The developing chick embryo undergoes a series of complex shape changes called morphogenesis. Although the genetic and molecular aspects of morphogenesis are well-studied, scant attention is paid to the mechanical aspects. In particular, the driving forces behind the dramatic shape changes during embryo development are poorly understood. This project considers two often-overlooked, but critically important shape changes that occur during early embryo development: (1) body flexion, which curves the initially straight embryonic body axis and (2) body torsion, which rotates it. Flexion and torsion are necessary for proper development of important organs such as the heart. The forces driving flexion and torsion are not currently known and understanding them is the goal of this project. This research will train numerous undergraduate students in all aspects of research. Science outreach, particularly to under-represented minorities, is another critical aspect of this project. It includes a formal collaboration with Union College?s Science and Technology Entry Program, which introduces underrepresented minority and economically disadvantaged students in grades 7-12 to STEM fields.

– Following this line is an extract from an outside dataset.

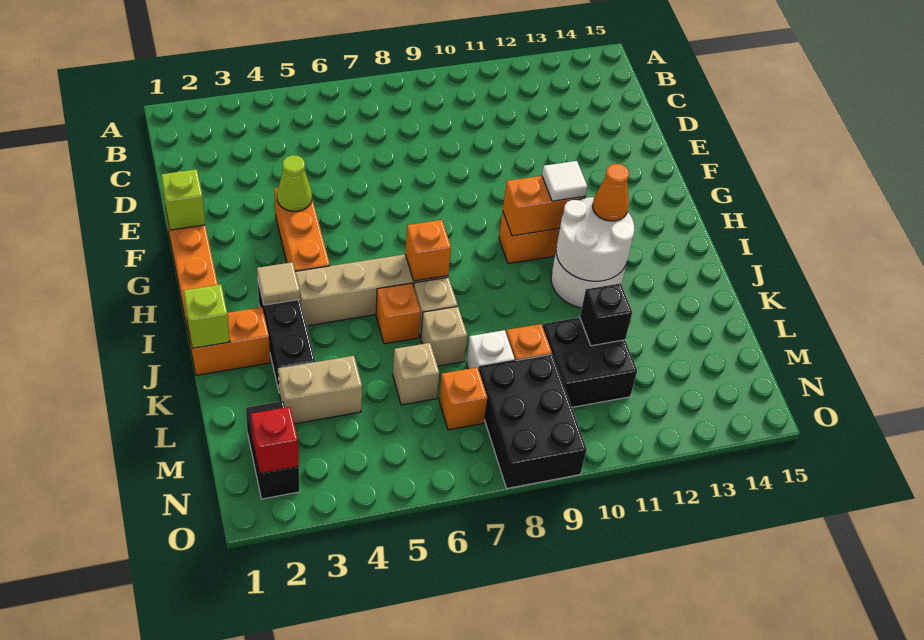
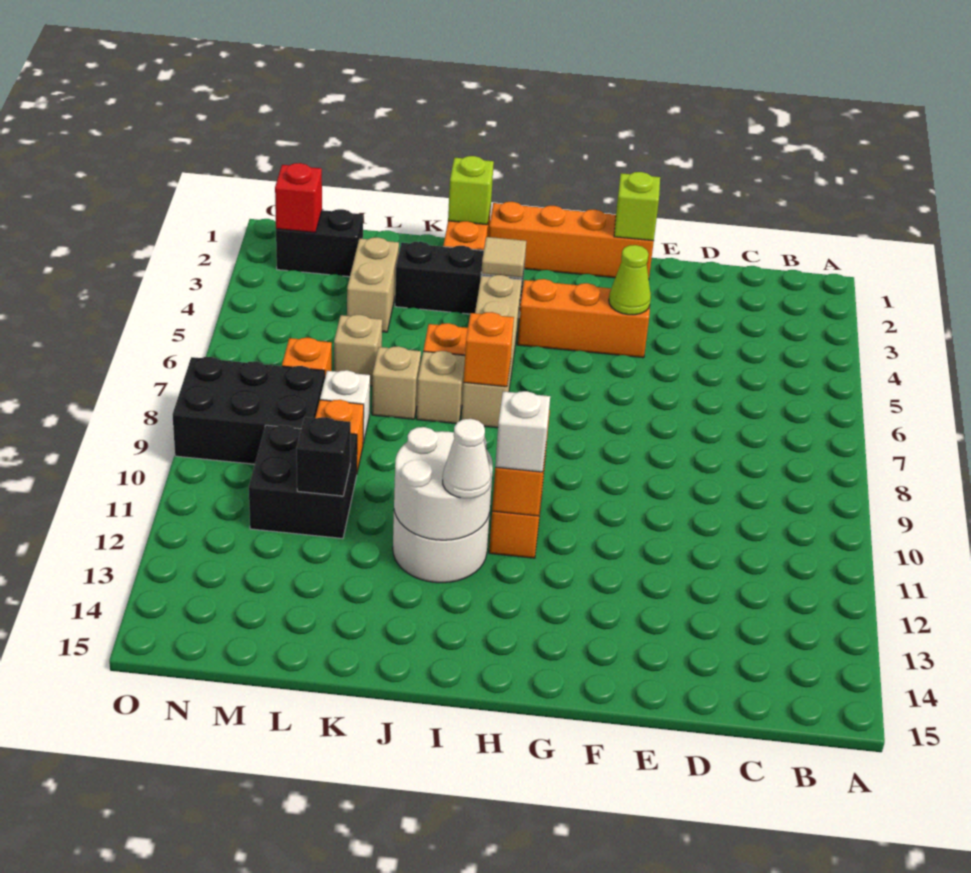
white tile H11 level 3 -> white brick H11 level 3
orange cone I12 level 3 -> white cone I12 level 3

A combined experimental and computational approach is used to determine the forces driving flexion and torsion. The chick embryo is used as the experimental model. Light microscopy and optical coherence tomography will be used to qualitatively and quantitatively characterize flexion and torsion in the developmental stages under consideration. Atomic force microscopy will be used to probe the mechanical environment of the regions undergoing flexion and torsion. And chemical and biomechanical perturbations will be used to study these processes further. The finite element method will be used to develop the computational model which will be validated by comparing experimental and model-predicted global and local shape changes. The validated model will be used for hypothesis testing to determine the forces driving flexion and torsion.
This award reflects NSF's statutory mission and has been deemed worthy of support through evaluation using the Foundation's intellectual merit and broader impacts review criteria.